Эффект бабочки. Израиль – Иран: от мира – к войне, от дружбы к ненависти

Баух Эфраим Ицхокович

Глава шестая

Читать «Лолиту» в Тегеране

 

 

Книгу под таким названием издала профессор английской литературы университета Джонса Гопкинса Азар Нафиси. Книга сразу же вошла в список бестселлеров. В Израиле она вышла в издательстве «Едиот Ахронот» (2005 г.)

По сей день преследует ее один и тот же кошмарный сон.

«Мне снится, что я выхожу из дома на центральную улицу Тегерана за покупками, или в университет, или веду детей в школу. Как обычно, я иду по обочине дороги, стараясь никому не попадаться на глаза, как должна вести себя женщина. И тут передо мной возникает «патруль нравственности» стражей революции. Они едут в открытой машине. Двое мужчин и две женщины. Все вооружены с головы до пят. Ищут женщин, не соблюдающих скромность. И тут я в великом ужасе вспоминаю, что забыла чадру дома. Они арестовывают меня, везут в свой комитет. Присуждают застенок и избиение палками. Тут, обычно, я просыпаюсь».
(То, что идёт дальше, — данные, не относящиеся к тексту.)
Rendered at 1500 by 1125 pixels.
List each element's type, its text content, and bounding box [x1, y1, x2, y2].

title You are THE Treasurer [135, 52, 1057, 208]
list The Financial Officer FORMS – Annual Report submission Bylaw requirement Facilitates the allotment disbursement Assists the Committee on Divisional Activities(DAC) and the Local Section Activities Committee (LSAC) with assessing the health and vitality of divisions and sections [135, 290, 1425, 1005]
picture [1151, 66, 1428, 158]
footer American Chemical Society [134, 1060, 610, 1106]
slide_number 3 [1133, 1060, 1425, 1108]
Из откровенных разговоров с коллегами, преподавательницами Тегеранского университета, Нафиси поняла, что всех посещает такой же ужасный сон.

После всех разговоров и дискуссий об иранском терроре, Хизбале, ядерном оружии и ракетах, следует вспомнить о великом неизвестном в Иране – 68 миллионном населении страны. Извне достаточно трудно понять, что проносится в головах иранцев, когда мимо них проносятся угрожающие каждому патрули «стражей революции». Понять иранский народ можно лишь, вникнув в ту власть, под которой он живет, и в то, что в будущем эта власть ему несет.

Сама Нафиси была горячей поклонницей Хомейни. Родители ее занимали высокие должности при шахе. Она получила образование в Европе и США, защитила докторат в августе 1979 года, за полгода до возвращения в Иран Хомейни. Нафиси, которая ненавидела продажный режим шаха, решила вернуться в Иран и реализовать свою мечту – «жить в родной стране, как свободная зрелая женщина».

Глаза у нее раскрылись уже в аэропорту.

«Я была в абсолютном шоке. Это не была страна, о которой я мечтала. Вокруг было множество солдат, женщин в черных покрывалах. Охранник потребовал произвести обыск в моих вещах, проверить, не привезла ли я спиртные напитки. Я не согласилась, и он избил меня».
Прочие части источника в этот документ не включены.